Seven months later, angina symptoms relapsed, most likely due to restenosis of the aortic valve (aortic valve area of 0.9 cm², Fig. 1). The transient improvement with percutaneous transluminal aortic valvuloplasty justified AVR. The comorbidities and condition of the patient, however, resulted in a prohibitive perioperative risk for surgical AVR (EuroSCORE II showed of 26.74%, too high risk for surgery), and the patient was scheduled for TAVI. As computed tomography revealed diffuse calcifications and an abdominal aneurysm with an intraluminal thrombus, a transapical approach was proposed.

Figure 1:

Figure 1:

A cross-sectional two-dimensional image with the calcified cusps and diameter of the aortic annulus.

The patient was operated on under general anaesthesia in a hybrid room with transoesophageal echocardiography (TOE) monitoring. A pigtail for arteriography was inserted through the left femoral artery. Through an anterolateral mini-thoracotomy (fifth intercostal space), the apex was visualized and an epicardial ventricular pacemaker lead placed. Percutaneous transluminal aortic valvuloplasty was performed (a 20-mm balloon) during rapid ventricular pacing through a 14-Fr sheath inserted through an apical purse string. After exchange for the Ascendra introducer, a 26-mm Edwards-Sapien pericardial valve (Edwards Lifesciences, Irvine, CA, USA) was positioned at the level of the native aortic valve (Fig. 2A). The valve was deployed during rapid ventricular pacing and ventilatory arrest. An aortogram confirmed good valve position and patent coronary arteries (Fig. 2B and C). TOE showed a minimal paravalvular leakage. The patient was extubated in the operation theatre and received initial care in the coronary care unit for 3 days. Renal function recovered to a preoperative value (2.21 mg/dl), and he was discharged on postoperative day 6.

Figure 2:

Figure 2:

(A) Positioning of the aortic valve according to the aortogram. The prosthetic valve is positioned symmetrically over the aortic annulus (B). Expanding the valve during rapid pacing (C). The valve in the correct position. Minimal aortic regurgitation and normal filling of both coronary arteries.
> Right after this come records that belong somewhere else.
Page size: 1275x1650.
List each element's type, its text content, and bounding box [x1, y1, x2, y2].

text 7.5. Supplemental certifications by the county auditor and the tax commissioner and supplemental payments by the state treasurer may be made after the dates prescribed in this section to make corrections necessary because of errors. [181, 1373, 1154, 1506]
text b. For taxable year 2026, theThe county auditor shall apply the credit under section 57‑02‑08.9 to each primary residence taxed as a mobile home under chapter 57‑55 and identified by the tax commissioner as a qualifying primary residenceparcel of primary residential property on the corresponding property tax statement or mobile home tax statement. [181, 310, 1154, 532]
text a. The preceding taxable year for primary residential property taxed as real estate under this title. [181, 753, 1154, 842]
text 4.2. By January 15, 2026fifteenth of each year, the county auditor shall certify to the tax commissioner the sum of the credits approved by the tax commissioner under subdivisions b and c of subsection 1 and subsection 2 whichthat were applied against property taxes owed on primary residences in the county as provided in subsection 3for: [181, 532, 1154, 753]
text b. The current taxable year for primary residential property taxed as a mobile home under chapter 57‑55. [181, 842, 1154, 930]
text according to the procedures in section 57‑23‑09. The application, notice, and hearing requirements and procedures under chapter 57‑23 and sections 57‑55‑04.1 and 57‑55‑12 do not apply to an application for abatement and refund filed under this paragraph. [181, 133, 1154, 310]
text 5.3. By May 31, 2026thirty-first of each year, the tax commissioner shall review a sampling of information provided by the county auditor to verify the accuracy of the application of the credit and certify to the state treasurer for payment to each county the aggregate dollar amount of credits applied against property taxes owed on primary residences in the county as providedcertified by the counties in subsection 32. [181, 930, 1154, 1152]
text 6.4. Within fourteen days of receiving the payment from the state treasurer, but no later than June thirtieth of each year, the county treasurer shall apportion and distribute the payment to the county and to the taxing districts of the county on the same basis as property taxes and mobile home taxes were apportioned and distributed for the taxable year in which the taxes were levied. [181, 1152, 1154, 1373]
Re-evaluation 6 weeks after TAVI demonstrated a stable LVEF of 30% and properly functioning valve (aortic valve area = 2.4 cm2; gradients: 18/11 mmHg; no AR). Six-min walking distance was comparable with the test early after percutaneous transluminal aortic valvuloplasty (482 vs 491 m). Six months after TAVI, LVEF increased to 35% with preserved valve prosthesis function (aortic valve area = 2.5 cm2; gradients: 11/7 mmHg), and the patient was in good clinical condition.

DISCUSSION

TAVI has been rarely performed in heart transplant patients. The prevalence of Aortic valve stenosis in transplant patients will probably increase over the next years due to the longer survival of heart transplant recipients and less strict donor criteria [4].

The modest improvement in EF (25–35%) after TAVI can be explained by the long-standing underlying ischaemic cardiomyopathy, which allowed only partial functional ventricular recovery. Improvement in valve function did, however, significantly reduce the afterload, resulting in improved clinical performance and freedom from angina.

To our knowledge, this is only the third case reporting TAVI in heart transplant recipients, and the first in a patient with the severely depressed LVEF [4, 5]. The risk score of this patient was prohibitive for surgical AVR. Indeed, in this case, conventional surgery had to cope with a second redo setting, calcification of ascending aorta, renal failure, peripheral vascular disease and poor wound healing due to immunosuppressive treatment. A transapical approach in this patient seemed to be optimal due to a significant aortic and peripheral vascular disease. TAVI confirms to be a feasible technique in heart transplant recipients with multiple risk factors.

Conflict of interest: none declared.